Повсюду стали внедряться французские костюмы, манеры, вкусы, моды, литература, театр и язык, увеличился наплыв французских учителей — гувернеров. По воспоминаниям смоленского дворянина, бывшего воспитанника губернского пансиона, «всего успешнее преподавался французский язык, потому что воспитанникам строго запрещено было говорить по-русски; за каждое русское слово, произнесенное воспитанником, его обзывали ферулой из подошвенной кожи».
Упал престиж технического и вообще научного образования. Открытые Петром Великим в Москве и Петербурге две навигационные академические школы, куда по строгому указу о воинской повинности набирались дети помещиков и дворян, потеряли свое прежнее значение и влачили жалкое существование, ибо поступать в них было некому: дворяне не желали давать своим детям навигационного и артиллерийского образования, все воспитание возложили на домашних педагогов-иностранцев.

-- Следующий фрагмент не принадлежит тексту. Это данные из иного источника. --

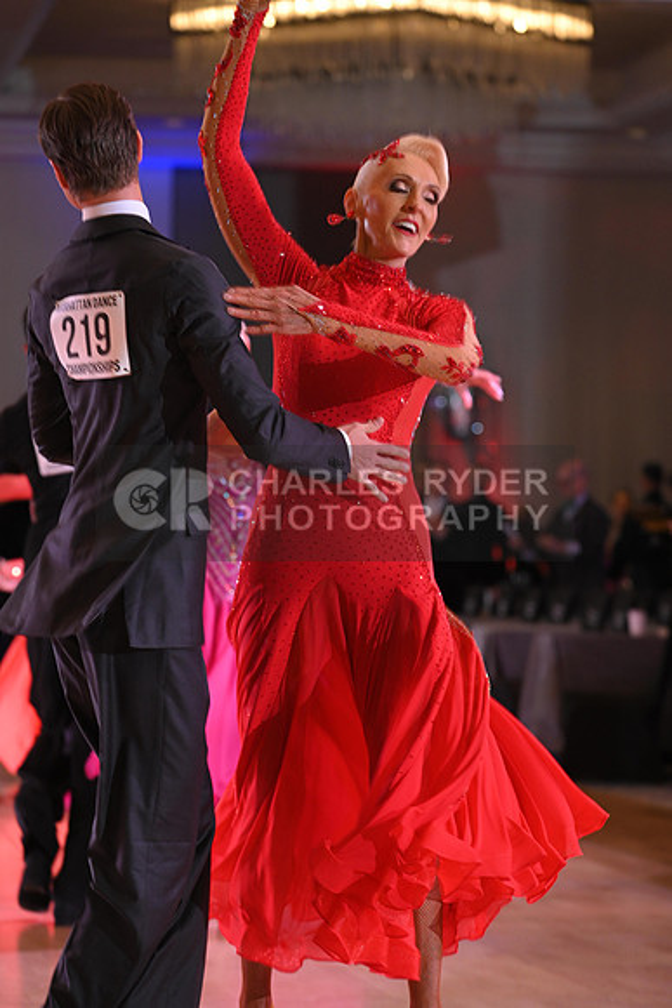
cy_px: 504
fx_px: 4057
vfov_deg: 14.2
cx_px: 336
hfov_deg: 9.5
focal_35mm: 145
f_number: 5.6
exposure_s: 1/200
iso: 1600
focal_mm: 145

Печальную картину являли собой и основные высшие общеобразовательные и просветительные учебные заведения, такие, как Академия наук, Московский и Петербургский университеты, где, по словам, Ломоносова, «ни образа, ни подобия университетского не видно». Преподавание шло на низком уровне, лекции читались на французском или латинском языке. В столичном обществе в ту пору наиболее популярным типом великосветского кавалера был молодой человек без определенных занятий и цели, воспитанный по-французски, презирающий все русское, в том числе науки, гражданское и техническое образование, изящный и ловкий ухажер, постигший, что по светским законам в танцующем кавалере ума не полагается.